Der Zugang zu den Lagern ist für Journalisten oder Helfer kaum möglich. Die Regierung auf Nauru hatte erst kürzlich Ärzte ohne Grenzen überraschend aufgefordert, die Insel binnen weniger Tage zu verlassen. Daraufhin wandte sich die Organisation an die Öffentlichkeit und warnte einmal mehr, die Migranten auf Nauru seien selbstmordgefährdet.
Video zur "Operation souveräne Grenzen": Australiens harte Migrationspolitik
Dabei gibt es durchaus Hilfsangebote. Neuseeland hat bereits mehrfach erklärt, 150 der Nauru-Flüchtlinge aufnehmen zu wollen. Premierministerin Jacinda Ardern bekräftigte dies am Dienstag erneut, doch Australien lehnt bisher ab. Zur Begründung heißt es stets, man wolle verhindern, dass die Flüchtlinge sich von dort auf den Weg nach Australien machten, also sozusagen "durch die Hintertür" ins Land kämen, wie australische Politiker oft warnen. Tatsächlich haben viele der Flüchtlinge kein Interesse daran, nach Australien zu kommen: Sie machen die Regierung für ihr jahrelanges Leid verantwortlich.
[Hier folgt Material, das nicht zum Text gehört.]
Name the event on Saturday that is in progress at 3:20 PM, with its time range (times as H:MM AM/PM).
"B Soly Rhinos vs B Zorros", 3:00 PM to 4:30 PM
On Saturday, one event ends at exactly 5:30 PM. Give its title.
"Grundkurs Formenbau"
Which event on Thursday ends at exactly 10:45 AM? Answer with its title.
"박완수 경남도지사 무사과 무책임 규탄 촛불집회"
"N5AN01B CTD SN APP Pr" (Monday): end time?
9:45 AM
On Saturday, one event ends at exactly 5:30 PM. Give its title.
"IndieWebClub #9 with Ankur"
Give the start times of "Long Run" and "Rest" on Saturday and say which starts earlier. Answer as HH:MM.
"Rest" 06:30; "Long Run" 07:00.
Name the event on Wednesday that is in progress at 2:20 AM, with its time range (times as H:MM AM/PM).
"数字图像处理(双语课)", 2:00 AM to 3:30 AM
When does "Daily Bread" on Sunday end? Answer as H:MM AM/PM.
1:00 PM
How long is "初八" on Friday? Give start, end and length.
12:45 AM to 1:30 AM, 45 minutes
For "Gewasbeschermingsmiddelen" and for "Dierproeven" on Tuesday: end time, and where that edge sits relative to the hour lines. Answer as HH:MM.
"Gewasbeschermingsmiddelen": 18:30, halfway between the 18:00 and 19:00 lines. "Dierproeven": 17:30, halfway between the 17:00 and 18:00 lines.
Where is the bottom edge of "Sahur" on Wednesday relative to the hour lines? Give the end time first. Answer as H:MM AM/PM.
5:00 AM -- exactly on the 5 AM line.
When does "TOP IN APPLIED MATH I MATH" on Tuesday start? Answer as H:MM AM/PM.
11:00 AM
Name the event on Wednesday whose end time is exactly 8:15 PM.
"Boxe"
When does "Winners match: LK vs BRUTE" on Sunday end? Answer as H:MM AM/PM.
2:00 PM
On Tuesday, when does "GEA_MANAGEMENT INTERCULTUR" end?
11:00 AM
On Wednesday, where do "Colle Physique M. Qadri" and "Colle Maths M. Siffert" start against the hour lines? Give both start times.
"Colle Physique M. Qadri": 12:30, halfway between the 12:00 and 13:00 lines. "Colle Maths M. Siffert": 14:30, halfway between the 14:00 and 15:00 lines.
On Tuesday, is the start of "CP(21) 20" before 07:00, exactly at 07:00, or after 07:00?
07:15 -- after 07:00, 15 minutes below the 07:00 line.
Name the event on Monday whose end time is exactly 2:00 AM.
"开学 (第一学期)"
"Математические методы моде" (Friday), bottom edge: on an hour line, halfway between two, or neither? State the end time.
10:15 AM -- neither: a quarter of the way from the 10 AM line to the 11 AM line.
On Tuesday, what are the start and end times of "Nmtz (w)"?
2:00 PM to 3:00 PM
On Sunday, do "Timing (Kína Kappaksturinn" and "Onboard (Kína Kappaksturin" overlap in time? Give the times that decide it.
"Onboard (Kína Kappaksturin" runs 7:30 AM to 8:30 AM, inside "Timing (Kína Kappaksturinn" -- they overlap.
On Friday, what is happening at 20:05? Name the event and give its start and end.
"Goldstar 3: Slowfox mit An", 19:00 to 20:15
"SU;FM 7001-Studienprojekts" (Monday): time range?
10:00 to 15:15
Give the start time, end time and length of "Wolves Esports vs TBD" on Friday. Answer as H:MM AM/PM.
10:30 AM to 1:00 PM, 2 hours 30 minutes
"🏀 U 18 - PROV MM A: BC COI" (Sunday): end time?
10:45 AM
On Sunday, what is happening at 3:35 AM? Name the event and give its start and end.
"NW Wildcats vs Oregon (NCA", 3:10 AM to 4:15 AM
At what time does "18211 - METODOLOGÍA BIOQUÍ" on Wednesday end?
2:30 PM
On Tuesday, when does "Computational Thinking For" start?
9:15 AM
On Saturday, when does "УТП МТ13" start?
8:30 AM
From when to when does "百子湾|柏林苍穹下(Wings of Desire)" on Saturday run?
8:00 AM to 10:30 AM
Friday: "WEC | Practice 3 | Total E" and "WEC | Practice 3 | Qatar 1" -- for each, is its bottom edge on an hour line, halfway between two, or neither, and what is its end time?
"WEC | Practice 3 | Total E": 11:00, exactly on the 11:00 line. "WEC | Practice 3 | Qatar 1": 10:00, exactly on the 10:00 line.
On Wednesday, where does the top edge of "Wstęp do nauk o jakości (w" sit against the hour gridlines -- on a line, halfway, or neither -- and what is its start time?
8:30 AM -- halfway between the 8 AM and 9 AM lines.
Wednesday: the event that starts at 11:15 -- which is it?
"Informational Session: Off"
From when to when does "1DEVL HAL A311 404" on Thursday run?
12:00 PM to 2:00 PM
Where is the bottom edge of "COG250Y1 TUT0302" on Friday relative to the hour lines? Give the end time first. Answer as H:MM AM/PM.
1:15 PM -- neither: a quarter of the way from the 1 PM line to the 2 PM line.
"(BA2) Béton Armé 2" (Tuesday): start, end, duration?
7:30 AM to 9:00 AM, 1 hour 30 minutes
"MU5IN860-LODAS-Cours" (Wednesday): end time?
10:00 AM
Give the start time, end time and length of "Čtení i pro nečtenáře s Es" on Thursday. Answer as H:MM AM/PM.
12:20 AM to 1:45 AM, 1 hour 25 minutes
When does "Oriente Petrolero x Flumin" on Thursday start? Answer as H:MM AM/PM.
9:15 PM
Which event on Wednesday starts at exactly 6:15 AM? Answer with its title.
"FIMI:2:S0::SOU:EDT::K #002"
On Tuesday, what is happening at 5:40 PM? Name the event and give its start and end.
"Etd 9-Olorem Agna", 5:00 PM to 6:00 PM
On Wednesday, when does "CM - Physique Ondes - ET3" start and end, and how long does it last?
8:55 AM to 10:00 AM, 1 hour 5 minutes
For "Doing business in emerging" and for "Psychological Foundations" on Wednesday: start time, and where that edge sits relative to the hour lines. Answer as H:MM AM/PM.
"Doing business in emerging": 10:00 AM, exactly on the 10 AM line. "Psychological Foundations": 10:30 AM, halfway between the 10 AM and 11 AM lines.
Refugees on Manus and Nauru are more than happy to never put foot on Australian soil after relocating to New Zealand. The only concerns is how this travel ban would affect families; those who will be separated, those who will remain or are already in the community in Australia.
— Behrouz Boochani (@BehrouzBoochani) October 22, 2018
Nach den jüngsten Warnungen von Ärzten über die Zustände auf Nauru erklärte sich nun die oppositionelle Labor Party zu Verhandlungen bereit - und erhöht damit zusätzlich den Druck auf Morrison. Bisher hat Labor die Asylpolitik des Landes mitgetragen. Nun sagte Parteivize Tanya Plibersek: "Labor ist bereit, einem Kompromiss mit der Regierung zuzustimmen. Wir verstehen, dass es längst überfällig ist, dass diese Menschen - die laut ihren Ärzten und anderen Hilfskräften unter widrigsten Bedingungen leben - ein neues Zuhause finden."
Scott Morrison sagte, er werde einen Kompromiss in Erwägung ziehen. Verglichen mit den bisherigen Aussagen australischer Premierminister zum Thema war schon das bemerkenswert. Er werde zwar in Sachen Grenzschutz "keine faulen Deals" mit Labor eingehen, so Morrison weiter. Am Dienstag sagte er im Parlament aber auch: "Ich habe ein Interesse daran, Kinder von Nauru zu holen."